**確認用の文章:**
——
人間の眼球は一人あたり2個なので、どれだけの数の目に見られているんだろう……と、かなり緊張しましたね(笑)。
でも大肝煎は、立場上、普段から民衆にいつも口上を聞かせる役職です。
重要なシーンとはいえ、あらたまって読み上げるのも違うな……とも考えましたし。緊張しすぎても不自然だし、迷いましたね……」
――“大肝煎として生きた千坂仲内さん”は実在する人物ですもんね。
台本の他に、千坂仲内さんの資料を読んで役を固められたのですか?
「千坂さんの資料はいただいたんですけど、『史実よりも、台本に書いてあることを忠実に再現しよう』と思って演じていました。
でも“時代劇の中のキャラクター”であることは意識しました。
あえて本人に近づけようとはしませんが、時代背景や、身分などを加味して、納得がいく芝居を作りたかったんです」
自分の芯を見直した、瑛太から言われたセリフ
――本作には、時代劇でありながら、現代にも通じる名セリフがたくさんあったように思えます。特に心に響いたセリフはありましたか?
——
**取り組む課題:**
時代劇の役作りに関するインタビューで、話し手は千坂仲内さんの資料を受け取ったうえで、何を忠実に再現しようと思って演じたと述べていますか。

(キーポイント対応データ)
——
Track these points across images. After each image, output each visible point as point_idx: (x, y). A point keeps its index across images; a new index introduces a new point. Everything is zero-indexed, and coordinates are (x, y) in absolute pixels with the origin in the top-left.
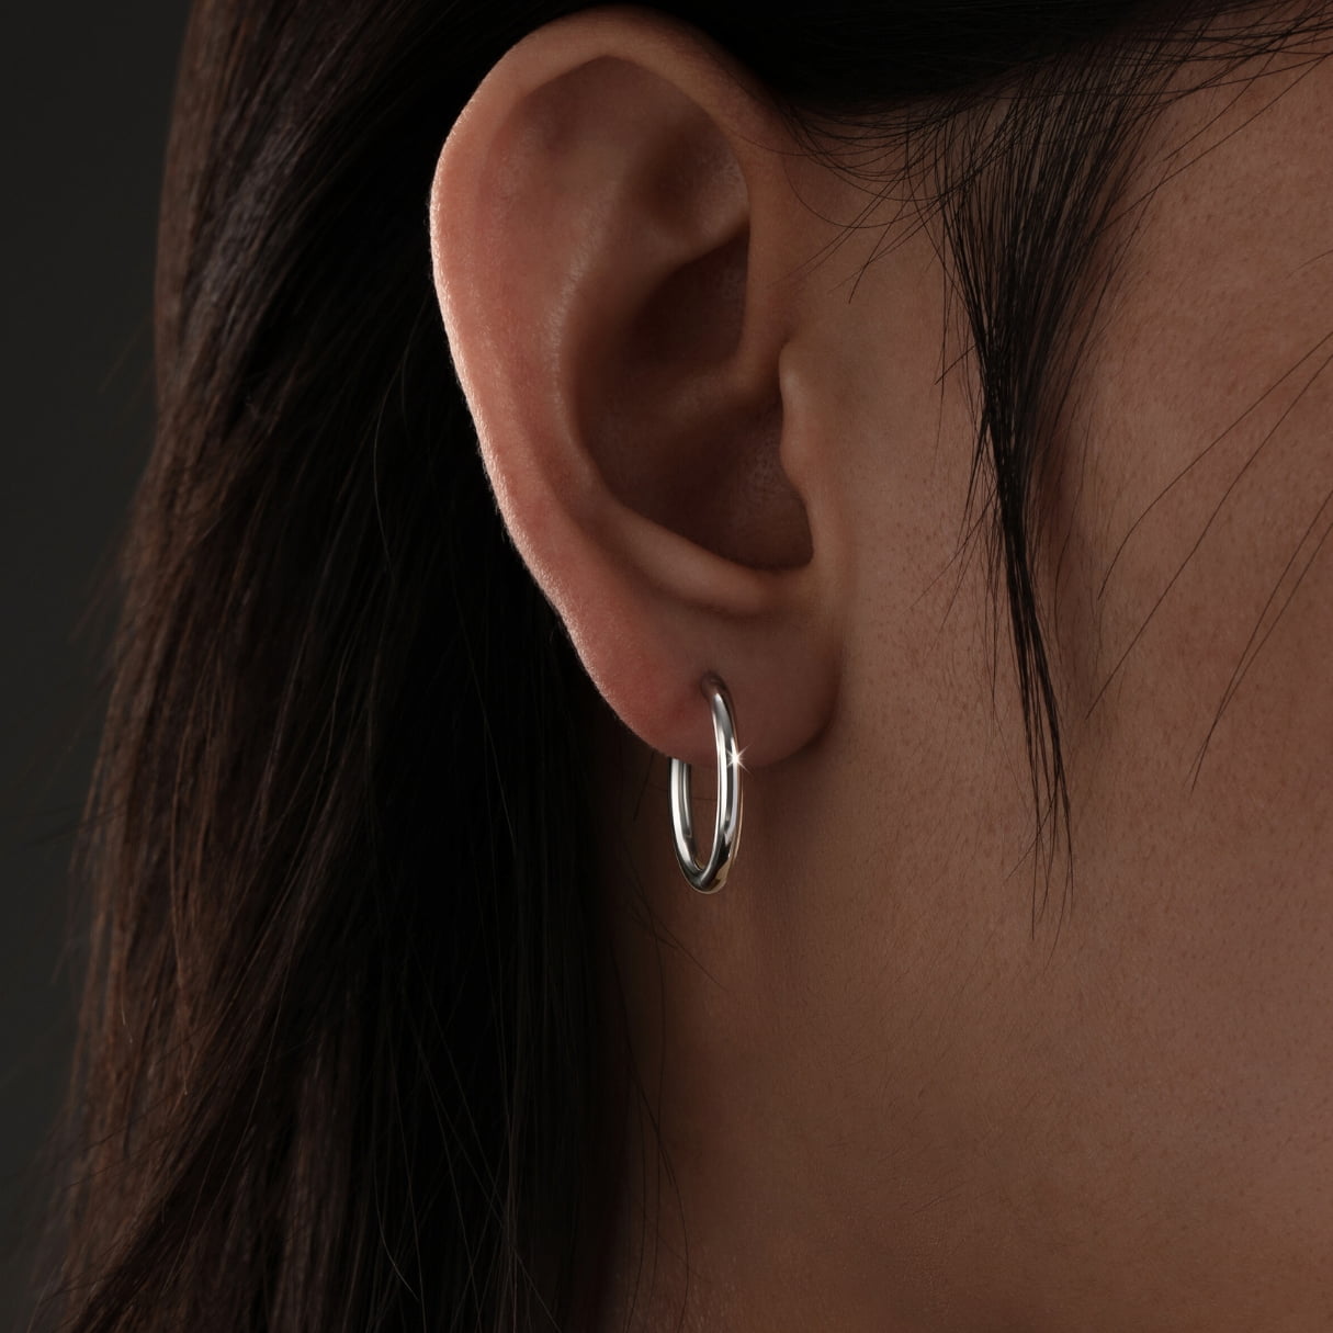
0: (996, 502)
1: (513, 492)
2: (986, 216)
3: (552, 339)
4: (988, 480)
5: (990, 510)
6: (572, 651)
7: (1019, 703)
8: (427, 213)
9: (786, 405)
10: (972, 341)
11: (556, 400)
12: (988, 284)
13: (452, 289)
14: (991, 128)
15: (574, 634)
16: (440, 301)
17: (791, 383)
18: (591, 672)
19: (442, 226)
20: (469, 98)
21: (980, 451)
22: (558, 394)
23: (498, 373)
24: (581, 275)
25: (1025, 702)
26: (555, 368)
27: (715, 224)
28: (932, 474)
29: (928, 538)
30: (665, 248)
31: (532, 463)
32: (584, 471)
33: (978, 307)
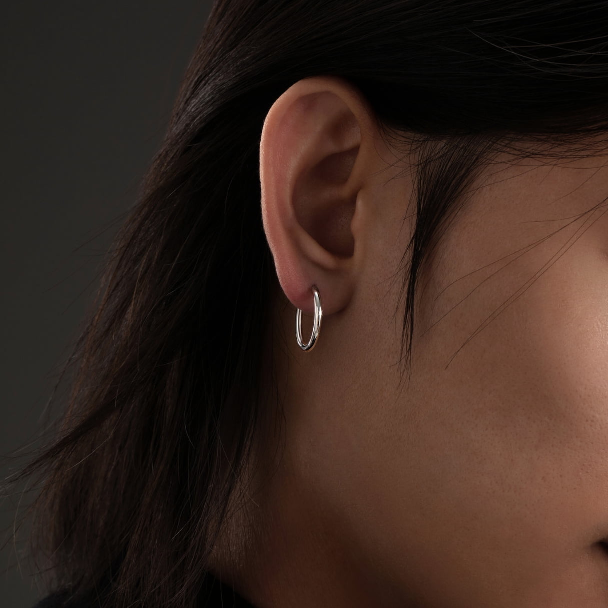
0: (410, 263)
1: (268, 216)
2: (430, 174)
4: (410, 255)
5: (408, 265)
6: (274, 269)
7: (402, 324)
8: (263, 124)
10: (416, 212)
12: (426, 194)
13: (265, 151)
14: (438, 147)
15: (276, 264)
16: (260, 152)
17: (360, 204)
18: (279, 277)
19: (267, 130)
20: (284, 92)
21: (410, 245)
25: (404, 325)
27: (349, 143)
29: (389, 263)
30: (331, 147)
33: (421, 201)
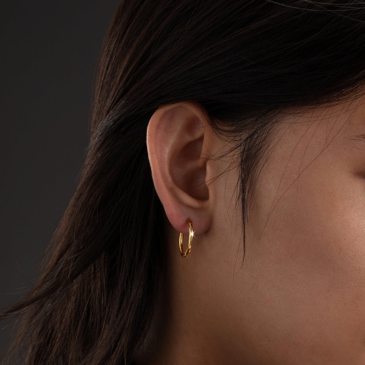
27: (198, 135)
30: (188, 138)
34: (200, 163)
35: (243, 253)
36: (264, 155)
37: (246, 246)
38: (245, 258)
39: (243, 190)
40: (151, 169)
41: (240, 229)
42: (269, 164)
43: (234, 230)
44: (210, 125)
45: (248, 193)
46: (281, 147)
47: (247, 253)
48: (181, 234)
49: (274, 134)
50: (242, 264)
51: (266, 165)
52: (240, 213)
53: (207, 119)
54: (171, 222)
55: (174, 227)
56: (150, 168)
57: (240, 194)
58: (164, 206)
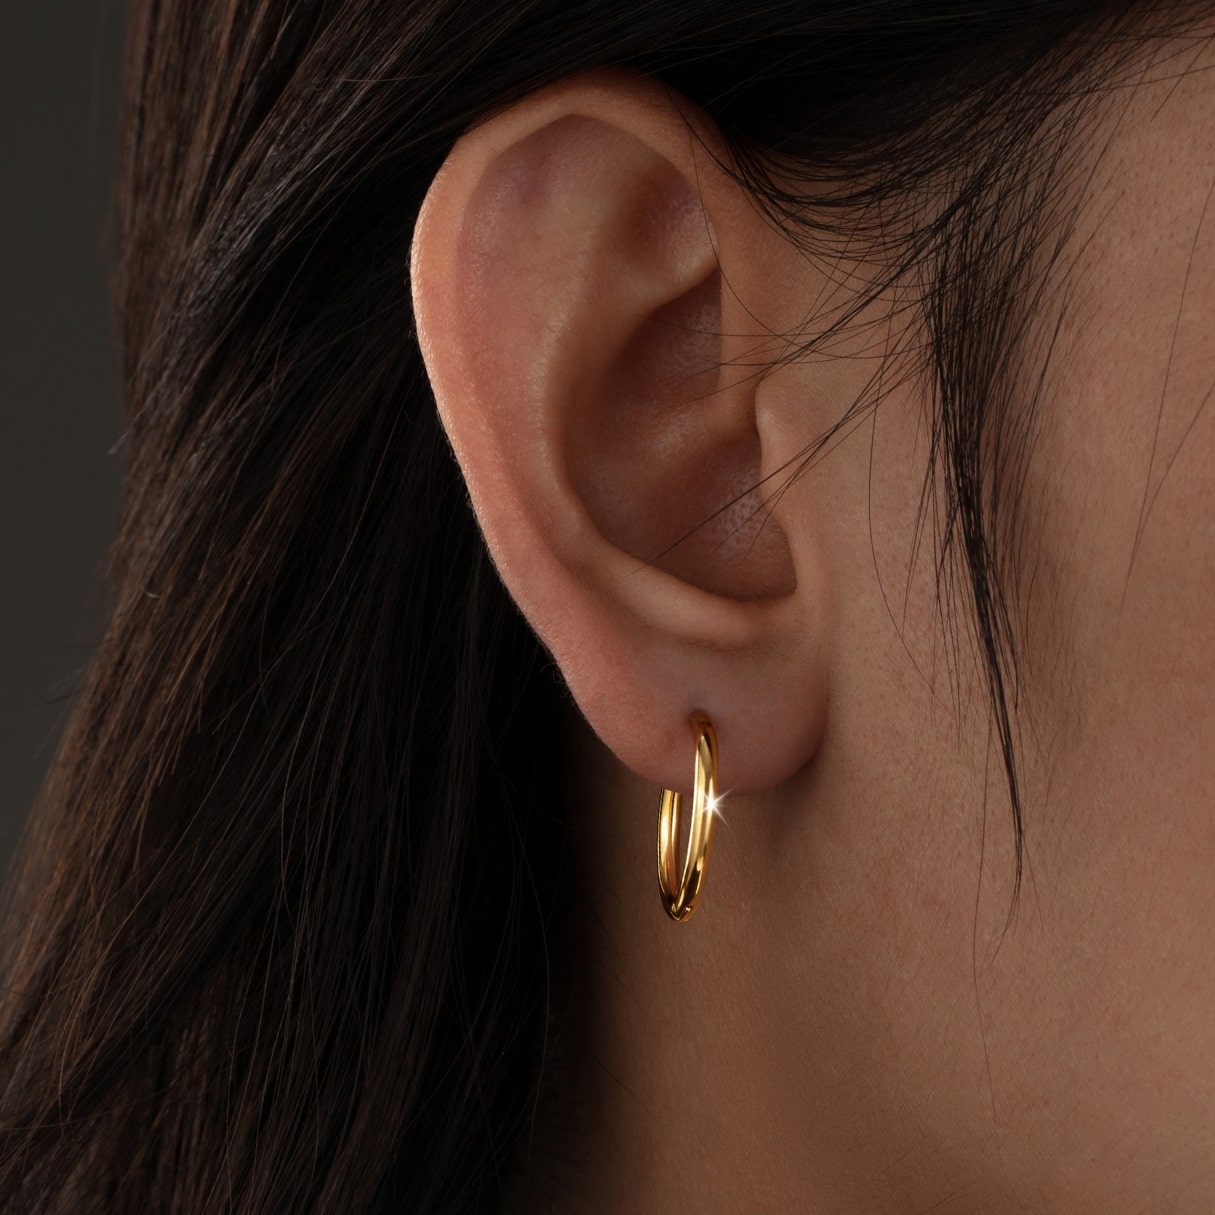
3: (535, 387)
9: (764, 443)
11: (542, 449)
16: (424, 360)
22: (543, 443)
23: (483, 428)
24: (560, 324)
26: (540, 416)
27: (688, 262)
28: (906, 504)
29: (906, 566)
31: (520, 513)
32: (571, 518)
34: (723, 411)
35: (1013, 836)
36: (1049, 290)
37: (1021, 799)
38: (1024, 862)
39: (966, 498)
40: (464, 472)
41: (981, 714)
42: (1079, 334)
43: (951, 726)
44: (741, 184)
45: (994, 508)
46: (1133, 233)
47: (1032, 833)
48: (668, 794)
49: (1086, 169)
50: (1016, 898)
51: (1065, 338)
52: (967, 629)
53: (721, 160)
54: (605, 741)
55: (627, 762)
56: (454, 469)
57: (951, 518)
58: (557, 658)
——
**解答:**
史実よりも、台本に書いてあることを忠実に再現しようと思って演じたと述べています。